Eine solche ist auch im Kanton Zug vorgesehen: Im Gebiet Brüglen verläuft ein Wildtierkorridor von nationaler Bedeutung. Gemäss Bundesamt für Umwelt (Bafu) ist dies der wichtigste Wildkorridor im Kanton Zug. Er verbindet den Rooterberg mit dem Chilchberg und verläuft dann via Chiemen über den See zum Lothenbach zwischen Oberwil und Walchwil. Daher investiert der Bund hier Millionen.

Baubeginn ab 2024

«Die Planauflage für die Wildtierbrücke ist in diesem Sommer vorgesehen», sagt Astra-Sprecher Samuel Hool. Aktuell rechne man mit einem Baubeginn «nicht vor 2024». Die Errichtung der Wildbrücke soll zwei Jahre in Anspruch nehmen. Da der Wildtierkorridor ein Stück weit über offenes Land führt, werden vielleicht Hecken oder Wildschutzzäune nötig, damit sich die Tiere über die Passage trauen. Davon später mehr.

· · ·

-- Deine Aufgabe --
Schreibe den Text oben über die geplante Wildtierbrücke im Kanton Zug im selben Stil weiter, beginnend nach seinem letzten Satz.

· · ·

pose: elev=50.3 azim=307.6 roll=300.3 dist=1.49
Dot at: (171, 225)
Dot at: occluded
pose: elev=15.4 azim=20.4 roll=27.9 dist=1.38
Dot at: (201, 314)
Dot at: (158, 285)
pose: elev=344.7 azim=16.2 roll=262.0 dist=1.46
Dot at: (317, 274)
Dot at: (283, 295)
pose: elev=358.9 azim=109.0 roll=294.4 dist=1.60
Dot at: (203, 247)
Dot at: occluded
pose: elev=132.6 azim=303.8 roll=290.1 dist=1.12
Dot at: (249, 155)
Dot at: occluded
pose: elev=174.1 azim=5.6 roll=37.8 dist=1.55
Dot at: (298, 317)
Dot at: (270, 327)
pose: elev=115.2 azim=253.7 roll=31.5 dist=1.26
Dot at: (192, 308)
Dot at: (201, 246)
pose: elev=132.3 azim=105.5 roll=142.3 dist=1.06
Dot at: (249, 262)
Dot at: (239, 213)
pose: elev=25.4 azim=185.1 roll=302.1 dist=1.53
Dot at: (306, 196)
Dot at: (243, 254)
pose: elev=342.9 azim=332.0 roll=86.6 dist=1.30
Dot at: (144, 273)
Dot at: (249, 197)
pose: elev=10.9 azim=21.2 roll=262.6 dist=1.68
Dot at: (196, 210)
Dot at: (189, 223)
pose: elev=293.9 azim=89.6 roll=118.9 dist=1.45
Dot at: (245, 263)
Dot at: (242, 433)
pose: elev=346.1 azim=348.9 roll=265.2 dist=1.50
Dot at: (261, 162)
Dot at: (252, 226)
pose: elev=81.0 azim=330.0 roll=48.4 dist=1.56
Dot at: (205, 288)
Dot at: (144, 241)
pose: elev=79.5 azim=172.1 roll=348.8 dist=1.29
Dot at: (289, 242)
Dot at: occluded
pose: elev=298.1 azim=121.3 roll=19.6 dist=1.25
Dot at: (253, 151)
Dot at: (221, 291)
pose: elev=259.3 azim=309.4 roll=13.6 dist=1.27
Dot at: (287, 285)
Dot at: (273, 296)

· · ·

-- Als Antwort --
Es gibt in der Schweiz ein ganzes Netz von Wildtierkorridoren, auf denen sich Tiere über grössere Entfernung bevorzugt bewegen. 304 Korridore von überregionaler Bedeutung hat das Bundesamt für Umwelt ausgeschieden und dokumentiert. Viele davon wurden durch Infrastrukturen oder Siedlungsbau beeinträchtigt oder durchschnitten. Nur 28 Prozent der Korridore sind gemäss Bafu noch intakt. 56 Prozent sind beschädigt oder beeinträchtigt – und 16 Prozent gar komplett unterbrochen.

Füchse und Rehe sind die ersten Gäste

Sie werden aber so gut es geht wiederhergestellt. Nicht nur vom Astra durch den Bau von Wildtierbrücken über Autobahnen. Aber diese Bauwerke sind am augenfälligsten für die Öffentlichkeit und auch am teuersten. Gut acht Millionen kostete die im vergangenen Herbst fertiggestellte Wildunterführung unter der A2 bei der Knutwilerhöhe. 10 Millionen Franken die A2-Wildtierbrücke bei Neuenkirch, die derzeit im Bau ist.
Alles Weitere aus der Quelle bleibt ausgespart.